Ahora hay que andar despacio, muy cuidadosamente. Lo que he de contar es tan extraño, que si no explico todo con claridad no me entenderán ni me creerán. Ahora empieza la parte mágica de este relato; o tal vez todo él fuera mágico y sólo nosotros no hayamos advertido su verdadera naturaleza. El tono de Buenos Aires, descreído y vulgar, tal vez nos engañó.
Cuando Gauna entró en la fulgurante sala del Armenonville, cuando bordeó el lento y vivo tejido de máscaras que bailaban algún vago fox imitado de algún vago fox de los años anteriores, cuando olvidó su propósito, creyó que el buscado milagro estaba ocurriendo; creyó que la anhelada recuperación del estado de ánimo de 1927 por fin se producía y no sólo se producía en él sino también en sus amigos. Dirán algunos que nada muy extraño hay en todo esto; que él se había preparado psicológicamente, primero buscando esa recuperación y luego olvidándola, como quien deja una puerta abierta; y que también físicamente se había preparado, ya que el cansancio, al cabo de andar tres días completos bebiendo y trasnochando por los carnavales, debía de ser parecido en las dos ocasiones; y que por último, el Armenonville, tan lujoso, tan intenso de luz, de música y de máscaras, era un sitio único en su experiencia. Por cierto que esto no parece la descripción de un hecho mágico sino la descripción de un hecho psicológico; parece la descripción de algo que sólo hubiera ocurrido en el ánimo de Gauna y cuyos orígenes habría que buscarlos en el cansancio y en el alcohol. Pero me pregunto si después de esta descripción no quedan sin explicar algunas circunstancias de la última noche. Me pregunto también si tales circunstancias no serán inexplicables o, por lo menos, mágicas.

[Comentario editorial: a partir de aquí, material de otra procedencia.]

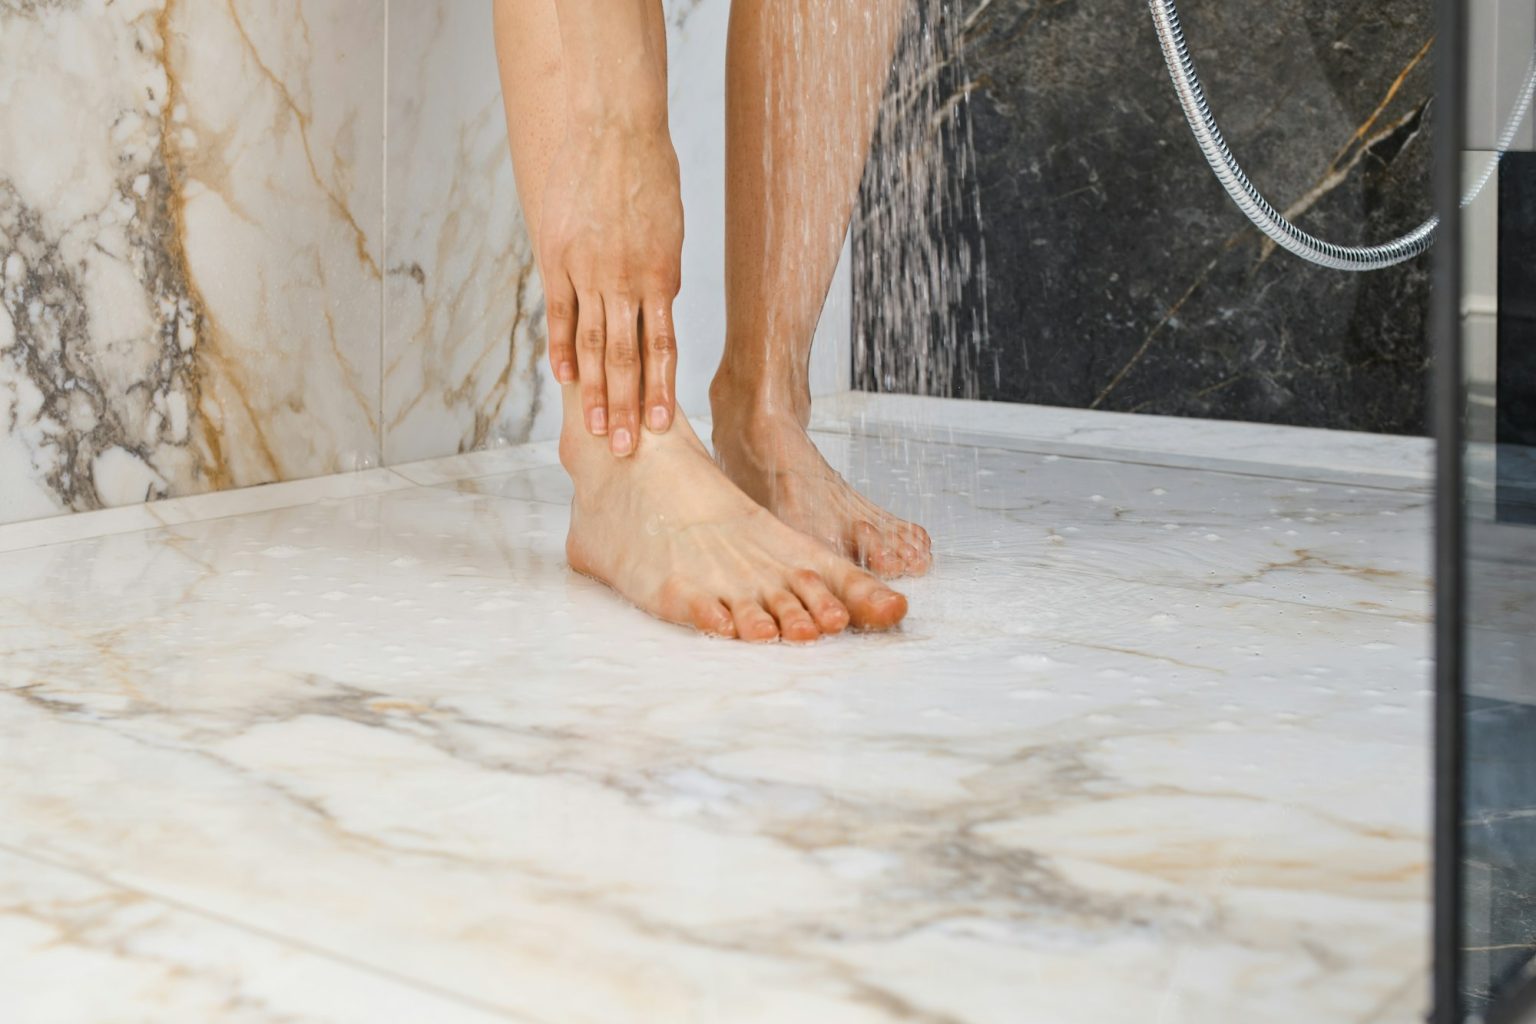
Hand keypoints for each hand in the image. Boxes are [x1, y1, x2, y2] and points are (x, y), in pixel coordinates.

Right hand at [539, 122, 682, 456]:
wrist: (609, 123)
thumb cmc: (645, 166)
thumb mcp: (668, 222)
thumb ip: (659, 266)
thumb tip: (656, 298)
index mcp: (663, 274)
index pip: (663, 346)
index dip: (660, 389)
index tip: (662, 426)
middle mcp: (628, 279)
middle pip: (628, 357)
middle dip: (627, 408)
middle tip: (625, 449)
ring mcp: (590, 270)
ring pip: (594, 344)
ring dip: (594, 391)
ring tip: (595, 430)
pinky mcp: (557, 256)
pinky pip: (559, 311)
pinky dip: (562, 346)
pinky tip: (564, 377)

Después de unos minutos encontraron mesa. Cada uno examinó el sombrero de fantasía que tenía sobre la servilleta. Ante la hilaridad de los muchachos y la indiferencia del doctor, Pegoraro se probó el suyo; los demás los apartaron, con intención de llevarlos a casa como recuerdo.
Brindaron con champagne y, al levantar la copa, ¿a quién vio Gauna, bebiendo junto al mostrador? Como él se dijo, es para no creerlo: a uno de los muchachitos del Lincoln, al rubio cabezón que en 1927 apareció en ese mismo local. Gauna no dudó de que si buscaba un poco más encontraría a los tres restantes: al de la guardia de boxeador y de las piernas cambadas; al pálido y alto; al de la cara de prócer del libro de Grosso. Volvió a llenar la copa y volvió a vaciarla, dos veces. Pero ¿es necesario recordar con quién llegaron al Armenonville esos muchachitos, en la noche del 27? Por cierto que no y por cierto que ante los incrédulos y absortos ojos de Gauna, contra el mismo mostrador, hacia la derecha, con un vestido de dominó idéntico al que llevaba en el 27, estaba, inconfundiblemente, la máscara.